**Structured page parsing data:**
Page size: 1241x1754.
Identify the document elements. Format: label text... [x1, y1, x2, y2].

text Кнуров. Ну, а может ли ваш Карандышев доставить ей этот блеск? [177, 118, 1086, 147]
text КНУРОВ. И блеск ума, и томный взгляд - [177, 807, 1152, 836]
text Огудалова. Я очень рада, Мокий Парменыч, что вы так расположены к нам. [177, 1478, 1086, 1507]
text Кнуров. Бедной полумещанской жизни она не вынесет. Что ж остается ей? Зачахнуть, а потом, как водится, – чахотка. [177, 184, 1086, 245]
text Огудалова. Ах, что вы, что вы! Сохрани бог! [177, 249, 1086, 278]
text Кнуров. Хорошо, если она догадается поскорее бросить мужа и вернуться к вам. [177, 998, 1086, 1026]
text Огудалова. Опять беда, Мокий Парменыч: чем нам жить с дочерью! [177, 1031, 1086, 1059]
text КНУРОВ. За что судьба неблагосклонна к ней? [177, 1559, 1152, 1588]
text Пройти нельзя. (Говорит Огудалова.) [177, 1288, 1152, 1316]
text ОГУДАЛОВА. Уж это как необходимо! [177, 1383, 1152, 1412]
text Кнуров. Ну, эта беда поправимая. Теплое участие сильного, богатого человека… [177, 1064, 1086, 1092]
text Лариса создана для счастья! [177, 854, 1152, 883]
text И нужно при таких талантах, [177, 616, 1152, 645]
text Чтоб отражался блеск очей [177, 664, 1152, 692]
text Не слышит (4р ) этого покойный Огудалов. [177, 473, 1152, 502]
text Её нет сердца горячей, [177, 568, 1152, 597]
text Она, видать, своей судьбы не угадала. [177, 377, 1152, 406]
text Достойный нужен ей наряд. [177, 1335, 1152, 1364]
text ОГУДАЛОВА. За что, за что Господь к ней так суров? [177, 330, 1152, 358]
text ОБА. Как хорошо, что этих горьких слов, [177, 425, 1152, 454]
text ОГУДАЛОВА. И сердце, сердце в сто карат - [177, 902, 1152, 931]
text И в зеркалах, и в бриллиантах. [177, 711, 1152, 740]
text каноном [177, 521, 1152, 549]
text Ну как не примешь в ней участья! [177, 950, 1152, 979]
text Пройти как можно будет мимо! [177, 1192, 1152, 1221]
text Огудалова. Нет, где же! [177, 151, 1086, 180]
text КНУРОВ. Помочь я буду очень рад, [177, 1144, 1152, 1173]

**WHAT THE EXERCISE ASKS:**
The task requires an exact transcription of all the data.

**SOLUTION FOR THIS PROBLEM:**
Page size: 1241x1754.
Identify the document elements. Format: label text... [x1, y1, x2, y2].

text Кнуров. Ну, а может ли ваш Карандышев доставить ей этот блеск? [177, 118, 1086, 147]
text КНУРОВ. И блеск ума, и томный взгляд - [177, 807, 1152, 836]
text Огудалова. Я очень рада, Мокий Парменыч, что вы так расположены к нам. [177, 1478, 1086, 1507]
text Кнуров. Бедной полумещанской жизни она не вынесет. Что ж остается ей? Зачахнуть, а потом, как водится, – чахотка. [177, 184, 1086, 245]
text Огудалова. Ах, что вы, что вы! Сохрани бог! [177, 249, 1086, 278]
text Кнуров. Хорошо, если она догадается поскорее бросить мужа и вернуться к вам. [177, 998, 1086, 1026]
text Огудалова. Опять беда, Мокий Парменыч: чем нам жить с дочерью! [177, 1031, 1086, 1059]
text КНУРОВ. За что судьба неблагосклонна к ней? [177, 1559, 1152, 1588]
text Пройти нельзя. (Говорит Огудалова.) [177, 1288, 1152, 1316]
text ОГУДАЛОВА. Уж это как необходимо! [177, 1383, 1152, 1412]
text Кнуров. Ну, эта беда поправимая. Теплое участие сильного, богатого человека… [177, 1064, 1086, 1092]
text Лариса создана для счастья! [177, 854, 1152, 883]
text И нужно при таких талантах, [177, 616, 1152, 645]
text Чтоб отражался блеск очей [177, 664, 1152, 692]
text Не слышит (4р ) этого покойный Огудалов. [177, 473, 1152, 502]
text Её нет сердца горячей, [177, 568, 1152, 597]
text Она, видать, своей судьбы не угадала. [177, 377, 1152, 406]
text Достойный нужен ей наряд. [177, 1335, 1152, 1364]
text ОГУДАЛОВА. За что, за что Господь к ней так суров? [177, 330, 1152, 358]
text ОБА. Как хорошо, что этих горьких слов, [177, 425, 1152, 454]
text ОГУДАЛОВА. И сердце, сердце в сто карат - [177, 902, 1152, 931]
text И в зеркалах, и в бриллиантах. [177, 711, 1152, 740]
text каноном [177, 521, 1152, 549]
text Ну как не примешь в ней участья! [177, 950, 1152, 979]
text Пройти как можно будет мимо! [177, 1192, 1152, 1221]
text Огудалова. Нет, где же! [177, 151, 1086, 180]
text КНУРОВ. Помочь я буду очень рад, [177, 1144, 1152, 1173]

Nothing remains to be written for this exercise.